Buren told the story of a doctor who was in India and learned
about a plant that was effective against Hepatitis B. When the doctor
tried to grow the plant in the U.S., however, the medication formula
wasn’t effective. Studies showed that in the native soil there
was a microbe that attacked the plant, causing the plant to produce
the chemical compound that was effective against Hepatitis B.
“When you take these things out of their native habitat you
don’t know what you’re doing,” Buren said. “There
are some studies going on now that suggest that in the native habitat
plants have to compete and that competition gives them the constituent
and characteristics that they have that make them effective.”
Buren expressed distrust over commercial Echinacea growing, where
farmers strip everything out of the field except the Echinacea.
Buren’s efforts at producing quality plants have been rewarded
by positive laboratory results. “They said, send us some samples
and we’ll see if it’s as good as what you say,”
Bruce said. “Then they came back and said ‘wow, whatever
you guys are doing you’re doing right.’ So that was
nice confirmation.” Along with his efforts to harvest plants
from their native habitat, Buren credits his good location for the
quality of his plants. He is well protected on top of the hill and
there are no farms nearby that might contaminate his land.
Go Big is not an option
Woodland Farms of America
Size: 80 acres
Operation: Sustainable wildcrafting
of forested lands
What is harvested: Ginseng, goldenseal, black
and blue cohosh, skull cap, lobelia, wild strawberry,
spice bush, Indian hemp, clover, coltsfoot, trillium,
heal-all, jewel weed, snakeroot, chestnut, and hawthorn
Buren is working with local farmers to organize a cooperative
to help farmers supplement their income by harvesting medicinal
plants. One of his biggest challenges is convincing people that
what they consider unproductive land is actually worth something.
“A lot of farmers can’t think past a corn, hay, soybean
rotation,” he said. “Everything else is just weeds.”

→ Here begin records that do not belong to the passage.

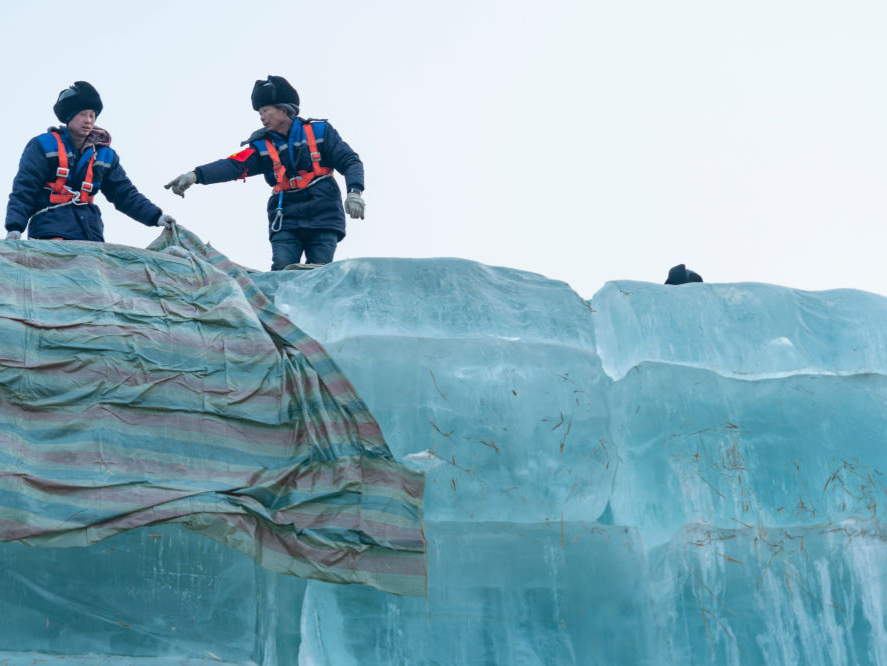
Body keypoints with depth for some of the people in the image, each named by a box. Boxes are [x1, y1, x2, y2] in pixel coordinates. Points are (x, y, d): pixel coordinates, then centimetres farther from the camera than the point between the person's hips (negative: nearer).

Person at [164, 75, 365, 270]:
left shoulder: (319, 131, 4)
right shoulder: (263, 145, 8)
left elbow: (350, 162, 3)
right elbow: (234, 165, -7)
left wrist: (354, 192, -17)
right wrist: (196, 175, -24)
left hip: (323, 219, -2)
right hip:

As Buren explained, however, there are over 120 native herbs in
the region, many of which are in increasing demand. Because most
herbs cannot be mass-produced, large corporate farms do not heavily
influence the herbal market. More stringent standards and loss of
habitat have left the market looking for new sources. Buren estimates
that many farmers have several thousand dollars worth of unutilized
medicinal herbs on their land. He has received an offer for green
American Ginseng roots at $360 per pound, and has passed on to others
$250,000 in orders for various herbs in the past year—orders
he couldn’t fill.
Larger buyers usually want large quantities and Buren often gets
requests for more herbs than he has available. He has recently talked
to one herbal company that is looking for farmers to grow 300,000
acres of specialty crops like borage. Another was looking for 5,000
pounds of dried dandelion root, milkthistle seed, and Echinacea
angustifolia root. Buren is encouraging small-time growers, who
don’t have the time to spend marketing as he does, to pool
resources so that they can market to larger companies.
Buren feels that medicinal plants can revolutionize small-time farming
and blur our categories of “crops” and “weeds.”
“To me, herbal farming is a very special endeavor,”
Buren said. “It is humbling to learn that the indigenous plants
that we have been taught to look at as weeds actually have far greater
nutritional value and medicinal value than the horticultural selections
we have been taught to value.”
Buren is demonstrating that forests are much more than wasted land.
Our woodlands are precious for many reasons and, managed sustainably,
can be economically valuable as well.